Kiunjuri reacted with bravado to his sacking. He called a press conference shortly after and declared that he had been expecting the axe to fall on his head for some time. Claiming that he had had to endure humiliation, he described his time at the Ministry of Agriculture as walking on hot coals, but promised to be back.

“I have faced many challenges in my life journey. What I have never failed to do is to try. I have courage, determination and faith knowing it will be bumpy and challenging. We shall overcome. I shall remain as I have always been throughout my political career — independent, principled and firm. I urge my supporters to remain faithful … do not cry for me. Make no mistake I am not going anywhere. I will continue to serve this country. The cooking spoon has broken but the ugali must still be cooked. If a cow miscarries today, it will give birth again tomorrow.”

Kiunjuri’s departure from the Cabinet was also thought to have been occasioned by his stand on a number of issues. Widely thought to be Uhuru’s likely successor as the political kingpin of Central Kenya, an ambition he did a poor job of hiding, he was accused of openly challenging his boss’s supremacy in the region. In addition, at a time when the President appeared to have fallen out with the Deputy President, William Ruto, Kiunjuri was accused of being a Ruto sympathiser. This accusation had a ring of truth to it as Kiunjuri openly associated with what became known as the ‘Tanga Tanga’ movement spearheaded by the DP.

In 2017, Uhuru, with his eyes firmly fixed on promoting the Building Bridges Initiative (BBI) and building his legacy through the Big Four Agenda (under the pillars of Food Security, Affordable Housing, Manufacturing and Universal Health Coverage), implored his Cabinet secretaries to stay away from politics and help him achieve his goals instead. But Kiunjuri appeared bent on defying his boss — he went around Mt. Kenya to insist that the BBI blueprint must cater for the region’s interests. At one point he caused shockwaves when he convened a press conference at Parliament Buildings, which was attended by over 40 MPs, and openly defied the President’s stand on the BBI.

Kiunjuri knew the BBI and the Big Four Agenda were the President’s pet projects. None of that seemed to matter.

_Source data_.
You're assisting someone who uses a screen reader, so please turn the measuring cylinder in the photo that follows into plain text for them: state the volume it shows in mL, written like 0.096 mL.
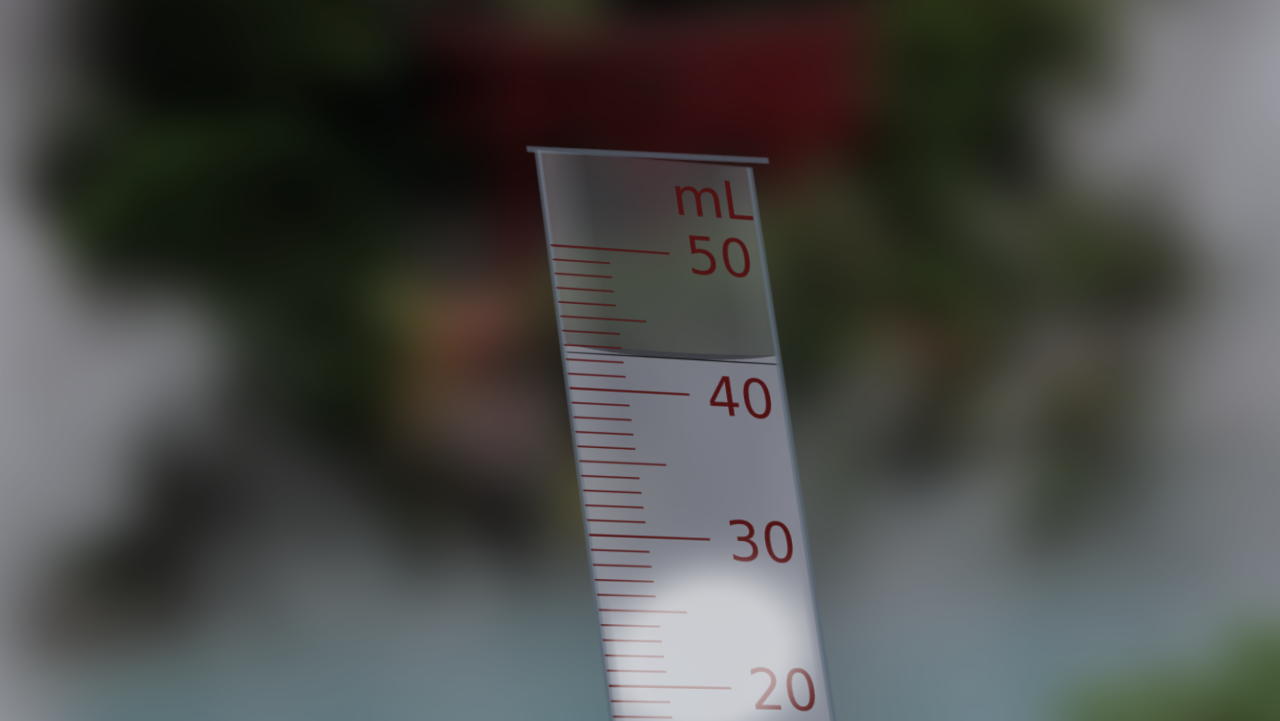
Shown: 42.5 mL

==

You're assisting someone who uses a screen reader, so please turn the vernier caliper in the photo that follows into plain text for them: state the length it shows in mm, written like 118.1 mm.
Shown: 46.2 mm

--

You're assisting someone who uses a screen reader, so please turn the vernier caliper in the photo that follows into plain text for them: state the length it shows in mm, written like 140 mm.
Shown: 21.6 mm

_Aim of the exercise_.
Reproduce the full passage above about Kiunjuri's dismissal from the Cabinet word for word.

_Solved problem_.
Kiunjuri reacted with bravado to his sacking. He called a press conference shortly after and declared that he had been expecting the axe to fall on his head for some time. Claiming that he had had to endure humiliation, he described his time at the Ministry of Agriculture as walking on hot coals, but promised to be back.

“I have faced many challenges in my life journey. What I have never failed to do is to try. I have courage, determination and faith knowing it will be bumpy and challenging. We shall overcome. I shall remain as I have always been throughout my political career — independent, principled and firm. I urge my supporters to remain faithful … do not cry for me. Make no mistake I am not going anywhere. I will continue to serve this country. The cooking spoon has broken but the ugali must still be cooked. If a cow miscarries today, it will give birth again tomorrow.”

Kiunjuri’s departure from the Cabinet was also thought to have been occasioned by his stand on a number of issues. Widely thought to be Uhuru’s likely successor as the political kingpin of Central Kenya, an ambition he did a poor job of hiding, he was accused of openly challenging his boss’s supremacy in the region. In addition, at a time when the President appeared to have fallen out with the Deputy President, William Ruto, Kiunjuri was accused of being a Ruto sympathiser. This accusation had a ring of truth to it as Kiunjuri openly associated with what became known as the ‘Tanga Tanga’ movement spearheaded by the DP.

In 2017, Uhuru, with his eyes firmly fixed on promoting the Building Bridges Initiative (BBI) and building his legacy through the Big Four Agenda (under the pillars of Food Security, Affordable Housing, Manufacturing and Universal Health Coverage), implored his Cabinet secretaries to stay away from politics and help him achieve his goals instead. But Kiunjuri appeared bent on defying his boss — he went around Mt. Kenya to insist that the BBI blueprint must cater for the region’s interests. At one point he caused shockwaves when he convened a press conference at Parliament Buildings, which was attended by over 40 MPs, and openly defied the President’s stand on the BBI.

Kiunjuri knew the BBI and the Big Four Agenda were the President’s pet projects. None of that seemed to matter.